Multi-Tasking Tension

16th Nov 2016
Multi-Tasking Tension

Why do one thing at a time when we can do two or three, like eating, texting and shopping at the same time? We can be super-efficient, get through everything before time runs out, and achieve more. We may get a sense of accomplishment, but it may come at a price, which can be our health and our relationships.

Multi-tasking is attention-switching, which means flitting between tasks, but we risk not giving proper attention to any of them. It can lead to being less productive and less efficient. It can also cause emotional, physical, mental and social problems for the multi-tasker.

Emotionally, it can cause stress, impatience, and getting irritable with anybody who gets in the way.  Physically it can give rise to stress-related conditions such as increased heart rate, high blood pressure, tense muscles, digestive disturbances and more.

Socially, it can affect our relationships, because while we're multi-tasking, we cannot give others our attention or our time, and empathy and sensitivity become non-existent. How often have you tried to reach somebody who is talking on their phone, tapping at the computer, and searching for something on their desk at the same time. If you are lucky enough to grab their attention, they look at you with glazed eyes, and you sense that they are not even seeing you, let alone hearing you.

Mentally, it can impair the efficient functioning of the brain's pre-frontal cortex, which is most sensitive to stress and can precipitate a rapid loss of cognitive function, such as concentration and memory, and negative changes in our dendrites (nerve connections).

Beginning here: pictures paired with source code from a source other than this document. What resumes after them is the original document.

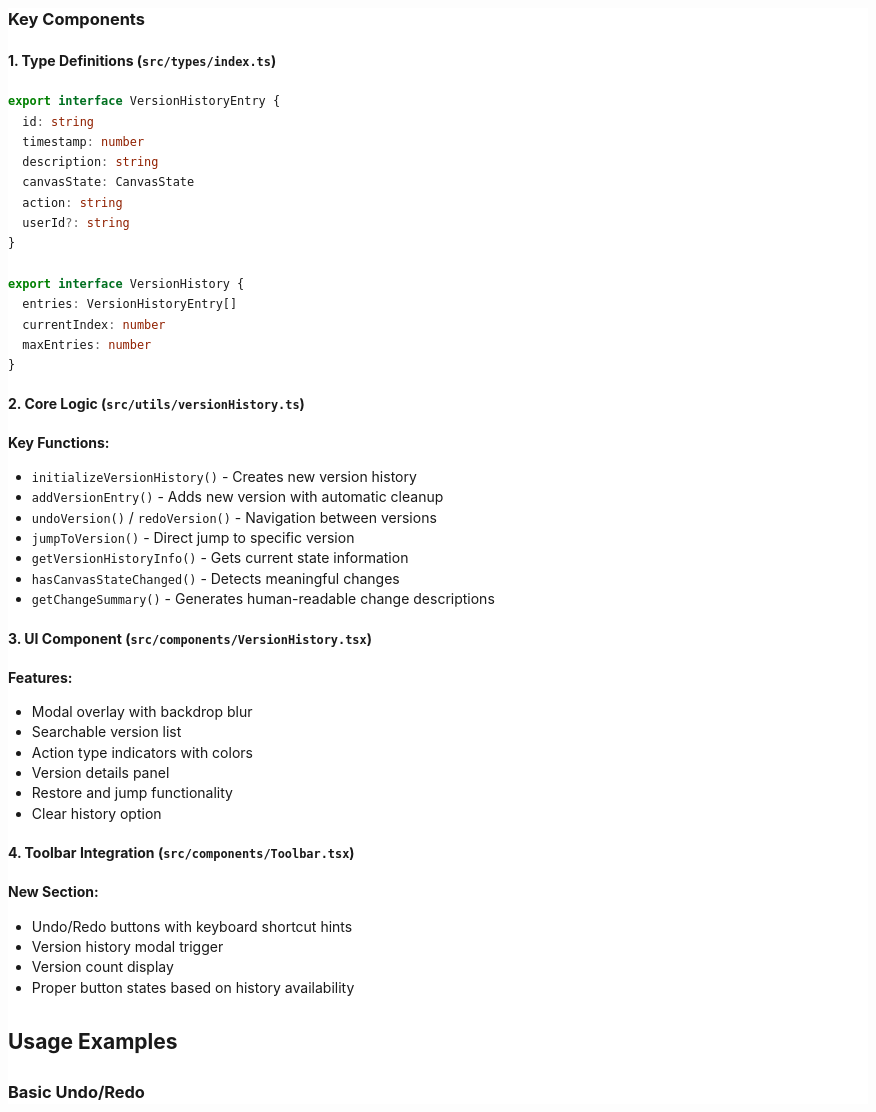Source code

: ### Key Components

#### 1. Type Definitions (`src/types/index.ts`)

```typescript
export interface VersionHistoryEntry {
  id: string
  timestamp: number
  description: string
  canvasState: CanvasState
  action: string
  userId?: string
}

export interface VersionHistory {
  entries: VersionHistoryEntry[]
  currentIndex: number
  maxEntries: number
}
```

#### 2. Core Logic (`src/utils/versionHistory.ts`)

**Key Functions:**
- `initializeVersionHistory()` - Creates new version history
- `addVersionEntry()` - Adds new version with automatic cleanup
- `undoVersion()` / `redoVersion()` - Navigation between versions
- `jumpToVersion()` - Direct jump to specific version
- `getVersionHistoryInfo()` - Gets current state information
- `hasCanvasStateChanged()` - Detects meaningful changes
- `getChangeSummary()` - Generates human-readable change descriptions

#### 3. UI Component (`src/components/VersionHistory.tsx`)

**Features:**
- Modal overlay with backdrop blur
- Searchable version list
- Action type indicators with colors
- Version details panel
- Restore and jump functionality
- Clear history option

#### 4. Toolbar Integration (`src/components/Toolbar.tsx`)

**New Section:**
- Undo/Redo buttons with keyboard shortcut hints
- Version history modal trigger
- Version count display
- Proper button states based on history availability

## Usage Examples

### Basic Undo/Redo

We have a lot of control over the shrinking or growing of our brain. Neuroplasticity is the continuous changing of our brain in response to our lifestyle, habits, emotions, thoughts, environment and more (add multi-tasking here).  Neurogenesis is a process whereby we grow new brain cells and expand our brain's memory centre through our positive lifestyle choices.  So, if we reduce some of our multi-tasking, and focus on one task at a time, we can actually increase the dendrites between our nerve cells, grow new cells, repair old cells, and maintain healthy brain function.  We will also do the task more efficiently.

While multi-tasking, your body is in 'fight or flight' mode, with the potent stress hormone cortisol being increased and pumped around the body to alert all your body parts and organs to do their bit to cope with the alert. When the alert has passed, the body should recover and enter 'rest and digest' mode. This is the body's natural balancing mechanism called homeostasis, normalising all your body functions. If you are on continuous alert, you cannot rest and digest, and your helpful cortisol now becomes harmful to you. It can make you ill.

It may not be easy to reduce your multi-tasking, but there are ways to help your body to restore balance. Mindfulness, relaxation and good breathing can help to reduce any physical, mental and emotional stress related to multi-tasking or to any other challenging situation. They each have some quick and easy techniques which can be incorporated into your day. They will help to reduce any multi-tasking tension by providing the occasional short period of calm and focus. 

Try this. It takes only 30 seconds of your time. Be mindful of taking a deep breath in. Hold it for a few seconds. Breathe out and drop your shoulders. Your whole body will relax.  In those 30 seconds, you did Mindfulness, Breathing and Relaxing.  So, make three daily 30-second entries for 'rest & digest' in your diary, and work all your appointments around these.  Have a go, and see how much calmer you feel between bursts of multitasking. Your body and mind will be so much happier.